The amount of synthetic microfiber we shed into our waterways has been of great concern over the last few years, and for good reason: Every laundry cycle releases in its wastewater tens of thousands of tiny, near-invisible plastic fibers whose persistence and accumulation can affect aquatic habitats and food systems, and ultimately our own bodies in ways we have yet to discover.
And according to researchers from UC Santa Barbara’s Bren School of Environmental Science & Management, that’s not the whole picture. In a new study published in the journal PLOS ONE, they found that the volume of synthetic microfibers we release to terrestrial environments from our wash cycles rivals — and may soon eclipse — the amount that winds up in our oceans, rivers and lakes.
“The emissions of microfibers onto terrestrial environments — that was a known process. But the magnitude of the issue was not well known,” said Jenna Gavigan, who led the study, the first ever to examine the problem on a global scale.
Using global datasets on apparel production, use and washing with emission and retention rates during washing, wastewater treatment and sludge management, Gavigan and colleagues estimate that 5.6 million metric tonnes (Mt) of synthetic microfibers have been emitted from apparel washing between 1950 and 2016, with 2.9 Mt finding their way into waterbodies and a combined 2.5 Mt emitted onto terrestrial environments (1.9 Mt) and landfilled (0.6 Mt).
“If you look at the figures you can see the enormous growth in synthetic clothes production, and as a result, increased synthetic microfiber pollution,” said industrial ecology professor and paper co-author Roland Geyer.
Indeed, according to the paper, about half of the total synthetic microfiber emissions since 1950 (the dawn of synthetic fiber mass production) were generated in the last decade alone. Thanks in large part to the global appetite for fast fashion and its tendency toward cheaper, mass-producible synthetic fibers, as well as increased access to washing machines, our laundry is polluting not just the ocean, but the land, too.

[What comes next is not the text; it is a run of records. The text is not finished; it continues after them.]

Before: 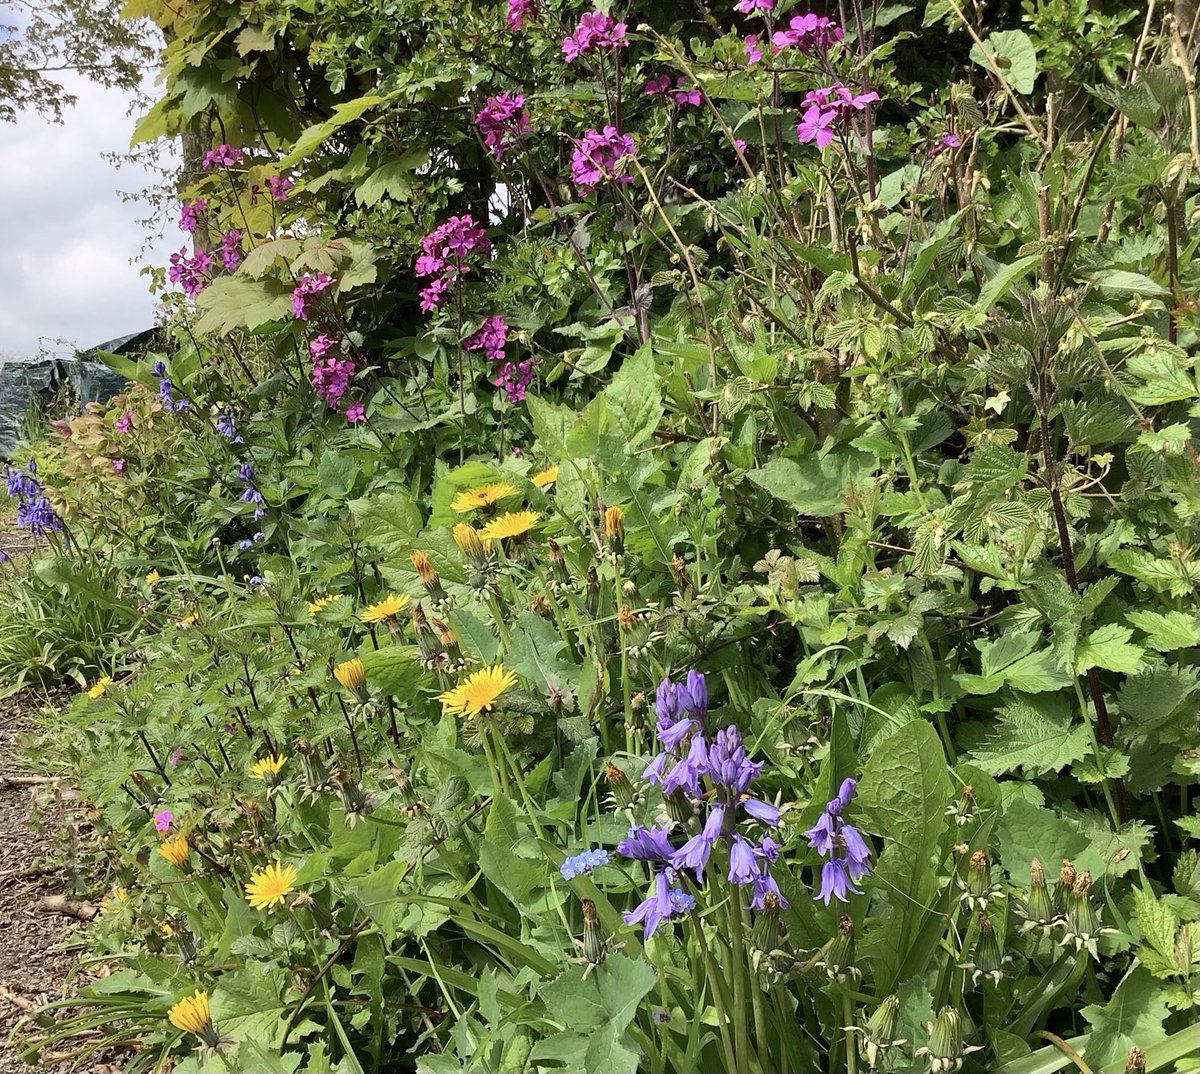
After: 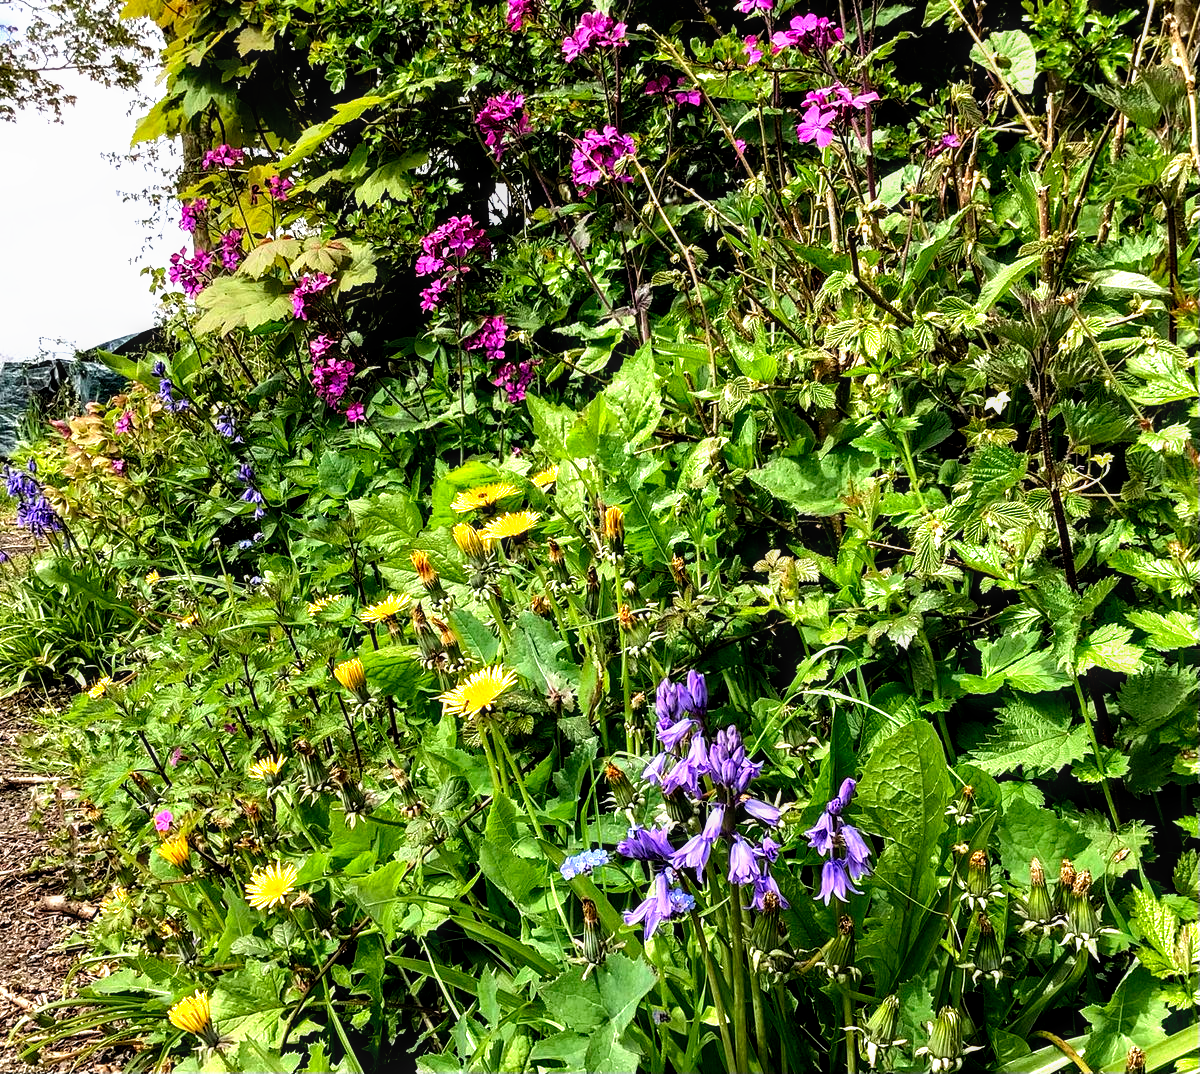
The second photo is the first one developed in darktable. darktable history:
filmic rgb: black relative exposure -8.2 EV, white relative exposure 2.2 EV, threshold 3 EV, hardness 7.11, latitude 85.74%, contrast 1.696, highlights saturation mix -4%, shadows ↔ highlights balance -2.69%, preserve chrominance no, color science v5 (2021), contrast in shadows safe, contrast in highlights safe, enable highlight reconstruction true
local contrast: detail 130%
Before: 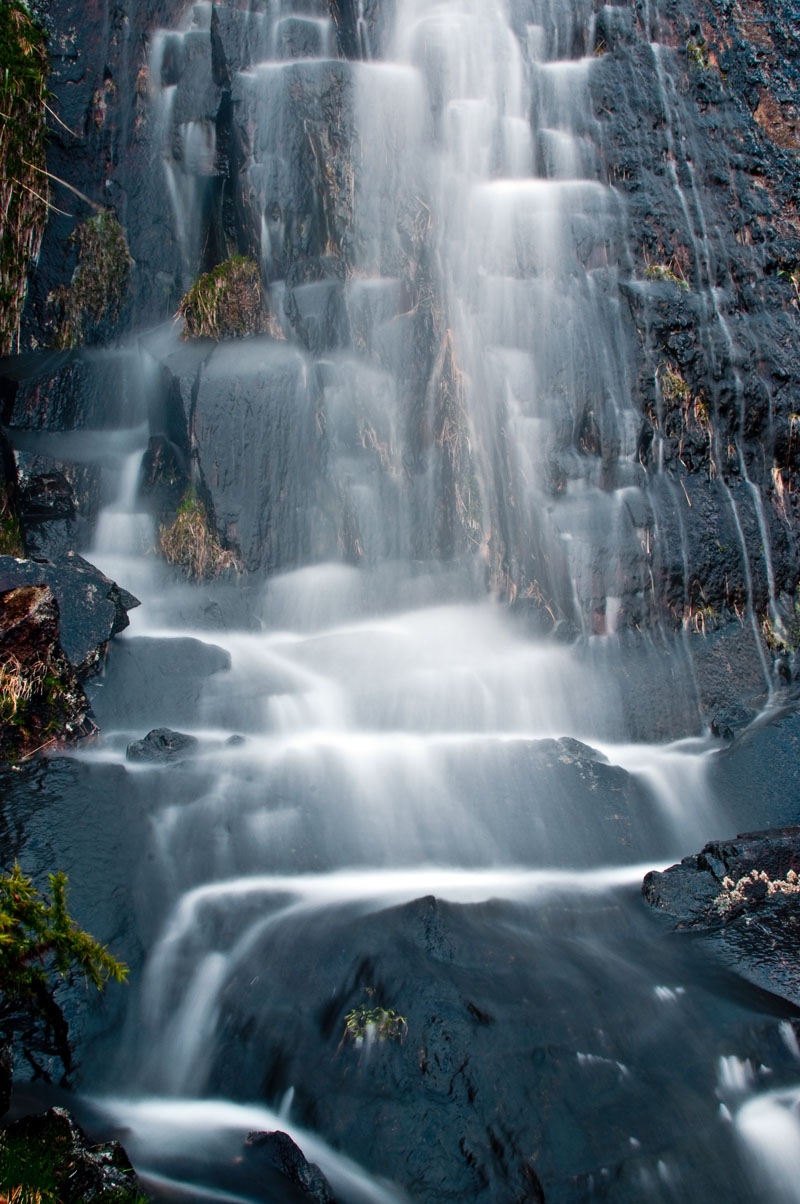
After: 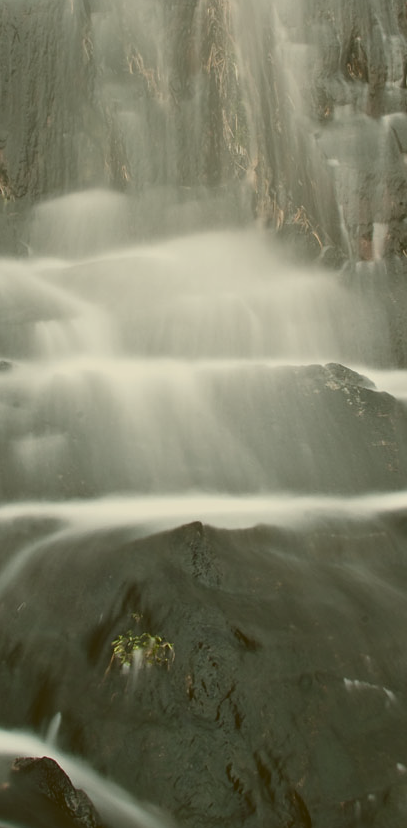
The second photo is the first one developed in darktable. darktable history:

Where is it coming from, this enormous — and until now, largely unnoticed — mass of synthetic microfibers? It turns out that in the effort to keep them from getting in our waterways, these fibers are accumulating in the sludge of wastewater treatment plants.
“Wastewater treatment is not the end of the pollution,” said industrial ecology professor Sangwon Suh, who also is a co-author on the study. With a roughly 95-99% removal efficiency, all but the tiniest microplastics are caught in the sludge, which is treated and turned into biosolids, and “predominantly used in land applications,” as fertilizer and soil amendments.
“A smaller percentage goes to the landfill,” Gavigan said. “The smallest percentage gets dumped into the ocean in some countries, and some of it is incinerated.”
“So then it becomes a terrestrial pollution issue,” Geyer pointed out. “We just turned it into a different environmental pollution issue rather than having actually solved it.”
According to the researchers, preventing emissions at the source — whether by using a microfiber capture device, selecting a gentler wash method, washing clothes less often or foregoing synthetic fabrics — would be more effective at mitigating microfiber pollution than trying to capture the fibers after the wastewater is sent to the treatment plant.
This sobering study has its roots in a 2016 Bren group project in which several graduate students, in research conducted for the outdoor apparel company Patagonia, sought to study the conditions that affect garment shedding. That undertaking focused primarily on the microfiber-laden effluent leaving the washing machine, and produced influential research that raised awareness of the synthetic microfiber problem.
The collaboration also inspired a 2017 microfiber leadership summit co-hosted by the Bren School and the environmental organization Ocean Conservancy, in which more than 50 stakeholders, including representatives from industry, government, the research community, the apparel sector and environmental nonprofits convened to try to get their arms around the issue. The result? A road map based on a shared vision, and action items for each stakeholder to steer toward solutions.
“When it comes to microfiber pollution, these new findings show that the ocean has been the canary in the coal mine, and that plastic pollution is far more pervasive in our environment than originally thought,” said Nick Mallos, senior director of Trash Free Seas® at the Ocean Conservancy. “Fortunately, simple and effective solutions — like adding filters to washing machines — exist. We urge manufacturers to make these modifications standard.”
This global assessment of synthetic microfiber emissions is part of a larger picture of microplastics in the environment that the researchers hope to fill in as they uncover the pathways these tiny fibers take. For instance, what other sources contribute these fibers to the environment? How do they move around and what systems may be affected? How do these microfibers interact with the biota of a region? Gaining answers to these and other questions could lead to practices that mitigate or prevent the effects of global synthetic microfiber pollution, even as consumption increases.
“There are huge unknowns,” Suh said. “The amount of microplastics and microfibers that are generated is quite massive and continuing to rise, and if it continues there will be big changes, the consequences of which we are not yet sure. That’s what makes it concerning.”